I believe that young Americans have to realize that foreign policy involves difficult choices, and crisp, clean answers to difficult questions are almost impossible to obtain. Hence a steady, consistent approach to world problems, based on sound moral judgments, serves us best. But once set upon a policy course, our system demands that we develop sufficient understanding among our populace to support our actions. Patience is not a well-known attribute of democracy; thus a consistent and credible rationale for our actions must be presented to enable the government to continue its course.
Peter Braestrup
Washington Post Bureau Chief, Saigon, 1968-69; now Editor of The Wilson Quarterly
I suggest that there are five things that a junior high school student should understand about the Vietnam War:
  1. The war was fought in a “noble cause”—defending South Vietnam from a Communist takeover. Events confirmed that a Communist takeover brought great harm to the Vietnamese people; more than a million fled.
  2. Presidents Kennedy, Johnson, and Nixon tried to fight the war “on the cheap.” They did not ask for a congressional declaration of war; they did not mobilize the country behind the war; they did not work out a long-term strategy for winning the war; Lyndon Johnson did not face the issue of whether or not the defense of South Vietnam, and all it entailed, was vital to America’s security.

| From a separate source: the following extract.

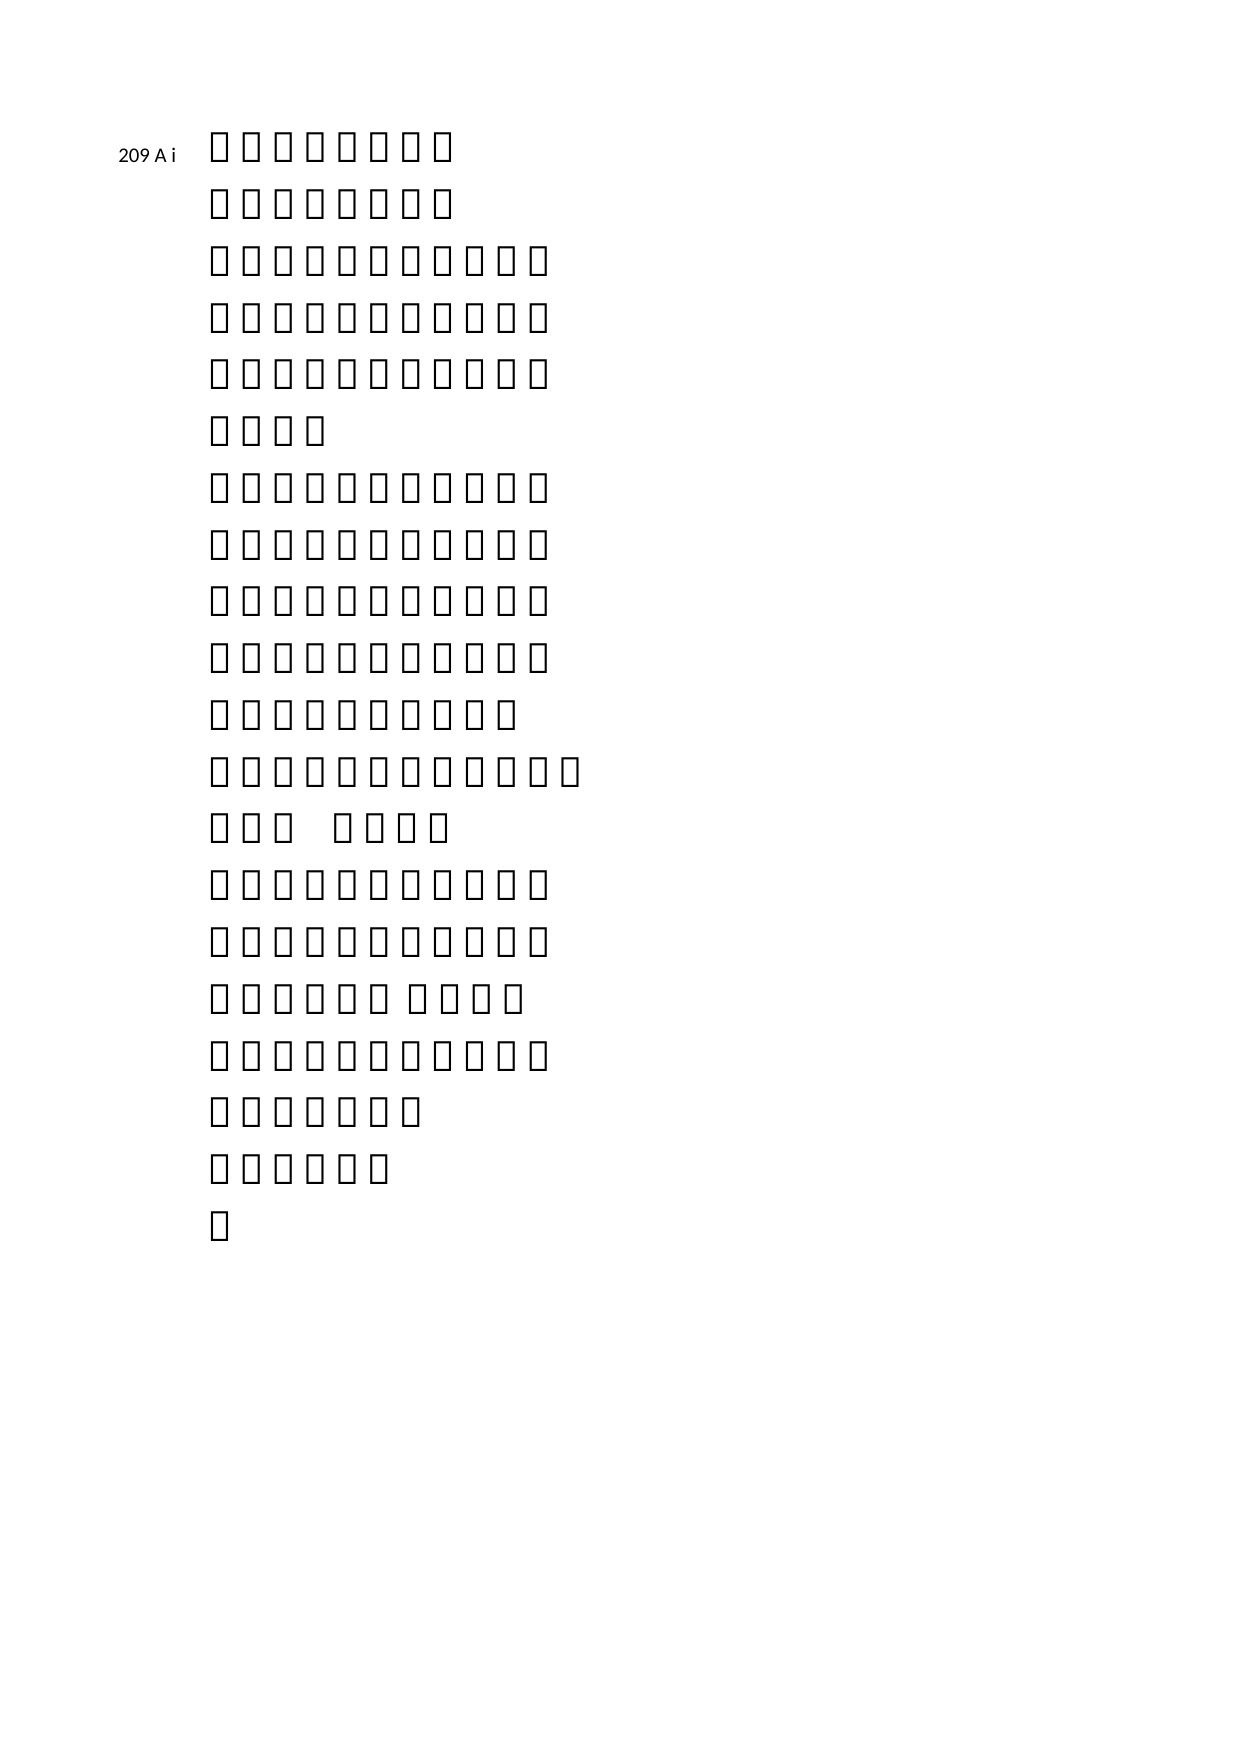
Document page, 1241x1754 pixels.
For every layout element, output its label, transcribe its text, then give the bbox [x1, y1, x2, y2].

  3. American troops, at least until President Nixon began troop withdrawals in 1969, fought as well as (or better than) their elders in World War II or Korea. They were neither victims nor psychopaths (as portrayed in the movie Platoon). They were probably better disciplined than their elders; less damage and fewer civilian casualties were inflicted on the South Vietnamese than on the Koreans during the Korean War.

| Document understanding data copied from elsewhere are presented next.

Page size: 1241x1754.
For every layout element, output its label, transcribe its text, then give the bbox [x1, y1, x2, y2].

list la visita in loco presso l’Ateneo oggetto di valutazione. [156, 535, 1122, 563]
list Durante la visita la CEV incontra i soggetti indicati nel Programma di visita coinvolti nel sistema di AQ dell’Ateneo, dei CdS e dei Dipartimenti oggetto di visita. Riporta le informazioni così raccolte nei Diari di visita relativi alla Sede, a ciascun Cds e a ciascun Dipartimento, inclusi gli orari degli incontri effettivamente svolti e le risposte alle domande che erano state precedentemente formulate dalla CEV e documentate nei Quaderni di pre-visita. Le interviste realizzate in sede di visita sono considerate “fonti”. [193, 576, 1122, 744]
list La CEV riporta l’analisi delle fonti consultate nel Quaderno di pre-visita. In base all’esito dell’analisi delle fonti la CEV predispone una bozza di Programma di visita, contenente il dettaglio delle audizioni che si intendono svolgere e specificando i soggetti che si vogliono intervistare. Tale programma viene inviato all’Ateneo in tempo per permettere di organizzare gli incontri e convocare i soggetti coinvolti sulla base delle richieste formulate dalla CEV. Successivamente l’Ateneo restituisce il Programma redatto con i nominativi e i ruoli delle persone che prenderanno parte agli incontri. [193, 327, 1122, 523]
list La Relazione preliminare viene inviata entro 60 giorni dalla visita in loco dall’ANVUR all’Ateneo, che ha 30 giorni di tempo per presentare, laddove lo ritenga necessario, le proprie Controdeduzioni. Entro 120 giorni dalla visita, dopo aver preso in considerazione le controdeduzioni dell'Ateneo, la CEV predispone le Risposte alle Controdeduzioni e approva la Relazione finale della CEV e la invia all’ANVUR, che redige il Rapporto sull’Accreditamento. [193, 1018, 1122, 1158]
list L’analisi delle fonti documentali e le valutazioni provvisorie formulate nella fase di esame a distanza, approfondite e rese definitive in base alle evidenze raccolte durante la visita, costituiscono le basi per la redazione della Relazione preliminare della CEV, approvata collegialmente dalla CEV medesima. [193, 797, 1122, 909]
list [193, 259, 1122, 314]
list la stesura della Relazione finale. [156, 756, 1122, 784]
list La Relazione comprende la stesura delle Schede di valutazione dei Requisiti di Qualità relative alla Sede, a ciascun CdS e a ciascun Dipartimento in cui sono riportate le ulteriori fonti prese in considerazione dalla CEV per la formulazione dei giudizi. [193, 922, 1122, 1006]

  4. The South Vietnamese ally was caught up in a civil war—abetted by outsiders from North Vietnam. The South was historically less united than the North; the South Vietnamese officer corps was the only relatively coherent national organization; hence its members were embroiled in politics. There was no southern counterpart to the extraordinarily well-organized, battle-tested Communist party organization run from Hanoi. Even so, no South Vietnamese army unit ever deserted to the foe. South Vietnamese died in battle in far larger numbers than did the Americans. Some South Vietnamese units—for example, the Marines and the Airborne—were superb; others were badly led, badly trained. South Vietnam suffered from mediocre political leadership. Yet, in peacetime, South Vietnam would have been as prosperous as Taiwan or Singapore. It was outmatched by the North in a war for survival.
  5. Geography and political constraints made an allied victory impossible under the ground rules that were in effect between 1965 and 1973. Hanoi was able to use Laos and Cambodia freely to reinforce the southern battlefield, always protected by U.S. self-constraints. It was an Indochina war, as seen from Hanoi, if not from Washington. United States forces were not allowed to block the Ho Chi Minh Trail in Laos and Cambodia. As long as the trail was open, the war could not be won, and peace could not come to the South. Being able to use the trail gave Hanoi the strategic initiative. The North Vietnamese could choose to fight or fall back to the “sanctuaries.” As the United States set it up, they simply could outlast us in a contest of wills.